Let Them Drink Cider
Like Kopman and Siddle, producing hard cider started out as passion project for Bryce Schaffter. He opened Cinder Block Brewery in 2013 in North Kansas City and has been making cider from the start. His wife told him that if he were to open a brewery, he had to continue making hard cider, which he’d been doing at home since 2010.
Schaffter says the combination of sweetness, acidity and tannins of various apple varieties remind him of combining grains and hops when brewing beer. The yeasts he uses to make cider have a different fermentation cycle than those used in brewing beer, so learning how flavors develop over time has been an educational process.
In his early home-brewing days, Schaffter used a small basket press and hand grinder to press apples. As he refined his palate with different apple varieties to balance out levels of acidity and sugars, he began working with local orchards to source apples. Now, when seasonally available, Schaffter gets a variety of tart and sweet apples from Louisburg Cider Mill in Louisburg, Kansas, as well as from orchards in Oregon and on the East Coast. This year he’s working to source heritage apple varieties from an orchard near St.
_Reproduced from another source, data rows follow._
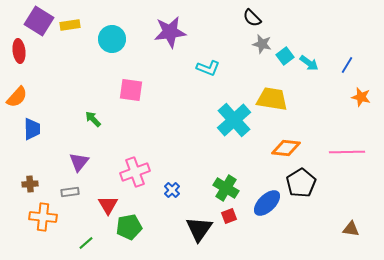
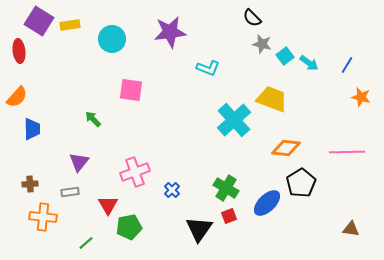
yellow trapezoid: rotated 12 degrees clockwise
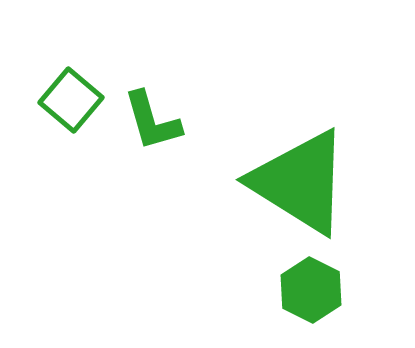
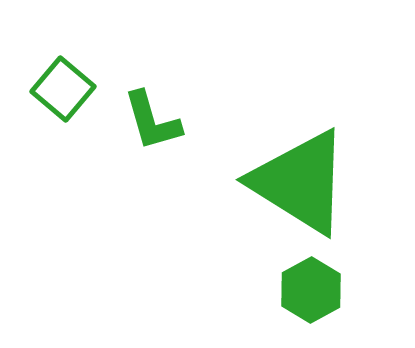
green square: moved 8 px left, 11 px up
green hexagon: rotated 4 degrees clockwise
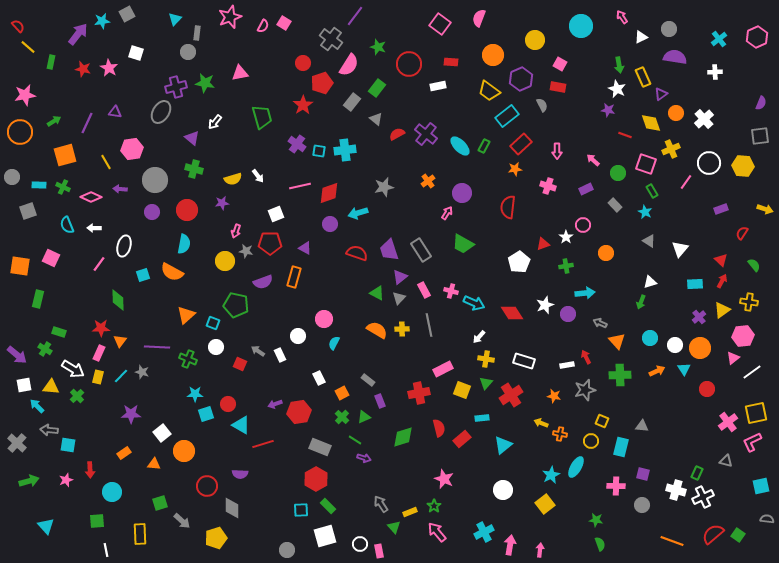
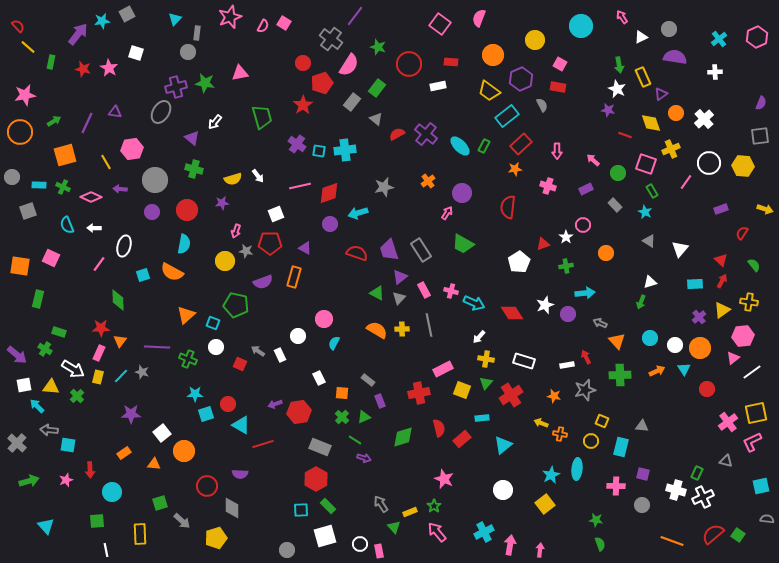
orange square at (342, 393): rotated 32 degrees clockwise
cyan ellipse at (576, 467): moved 1 px right, 2 px down; rotated 25 degrees counterclockwise
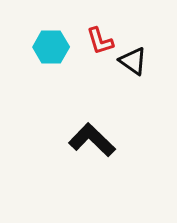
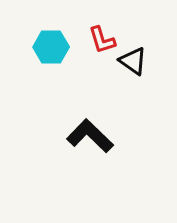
red L-shape: moved 2 px right, 1 px up
black L-shape: moved 2 px left, 4 px up
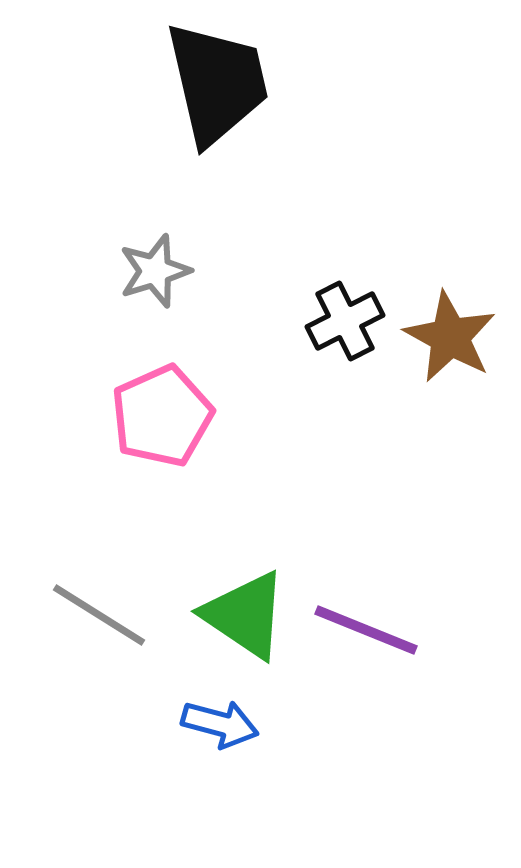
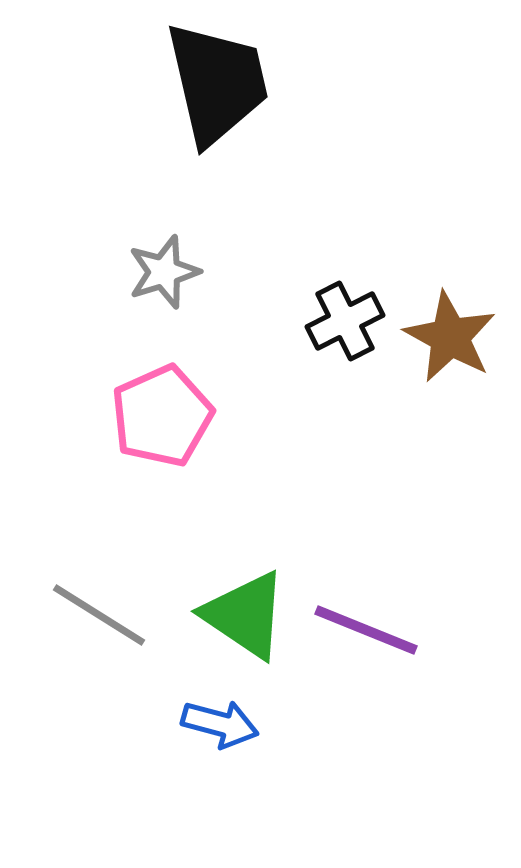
gray star: moved 9 px right, 1 px down
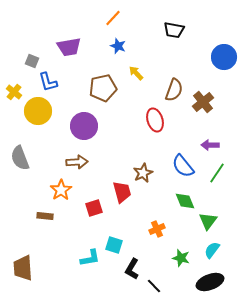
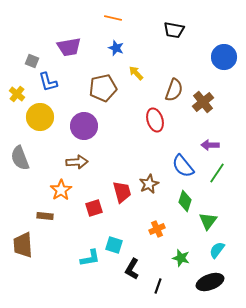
orange line: rotated 60 degrees clockwise
blue star: moved 2 px left, 2 px down
yellow cross: moved 3 px right, 2 px down
yellow circle: moved 2 px right, 6 px down
brown star: moved 6 px right, 11 px down
green diamond: rotated 40 degrees clockwise
cyan semicircle: moved 5 px right
brown trapezoid: moved 23 px up
black line: moved 4 px right; rotated 63 degrees clockwise
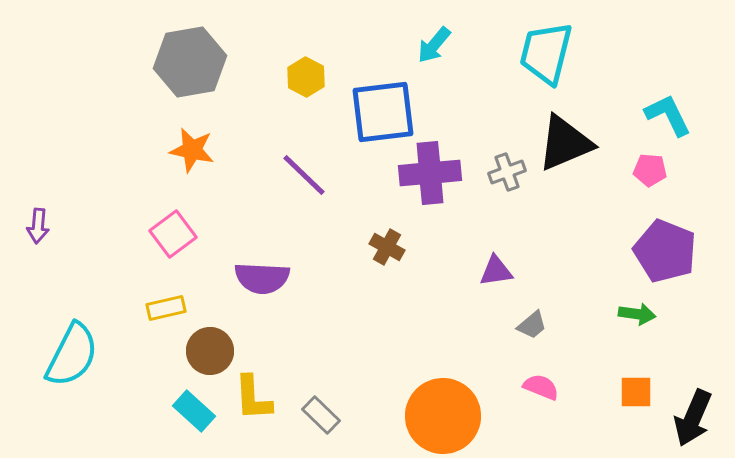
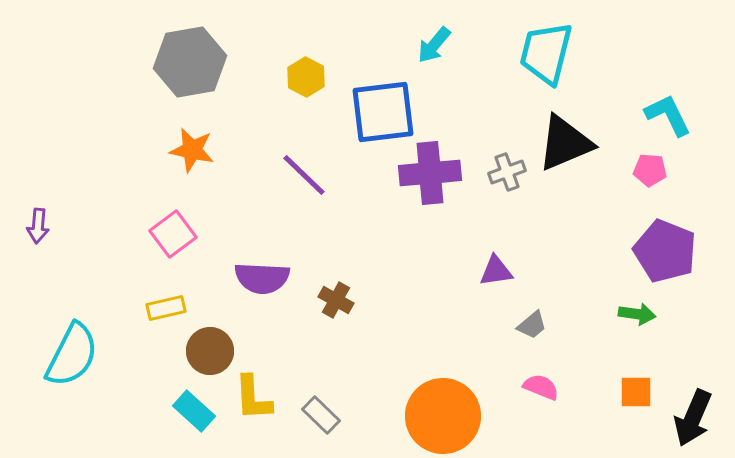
brown cross: moved 51 px left, 53 px down
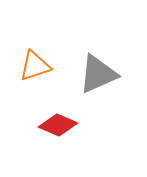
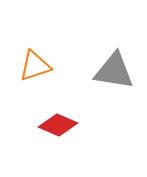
gray triangle: moved 16 px right, 3 px up; rotated 33 degrees clockwise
Joseph, Missouri.
Because yeast consumes all of the apple juice’s sugars, it produces a fermented product that is not sweet at all. At that point, Schaffter adds fresh-pressed apple juice to balance the cider’s flavor profile.
Cinder Block produces 50 to 100 barrels of its tap mainstays – Cider Block French and Cider Block (English Cherry) – each year. The French cider has a dry finish due to the strain of yeast used to make it and a slightly different fermentation cycle. The English is a fairly dry, pub-style cider, to which the brewery adds Michigan cherries to create a very tart cherry flavor.
This fall, Cinder Block introduced a cyser, or honey cider, and a dry-hopped cider. Schaffter has also been experimenting with aging cider in Chardonnay and brandy barrels, as well as whiskey barrels that previously aged a cherry imperial stout. “When you’re brewing beer and making cider, there’s opportunity for overlap,” he says.
The brewery pulled six barrels of aged cider in September to celebrate its second anniversary and another six in early October.
Cider Block French and Cider Block (English Cherry) are on tap at the brewery, as well as a few bars around the city, and can be purchased in growlers for customers to take home. Not a fan of gluten-free beers, Schaffter sees the brewery’s cider as a good alternative for those who request gluten-free options.
“When we started producing cider, I wasn’t sure what the uptake would be,” Schaffter says. “It’s been interesting to see who the cider drinker is. A lot more men drink cider than I would have expected. People who watch soccer drink a lot of cider.”
As hard-cider production continues to grow across the country, producers like Schaffter are redefining it with ingredients and flavors all their own. It’s not the same cider English colonists pressed and poured in the 17th century, or even what was produced a hundred years ago. It’s something altogether new and distinct for today’s craft beverage industry.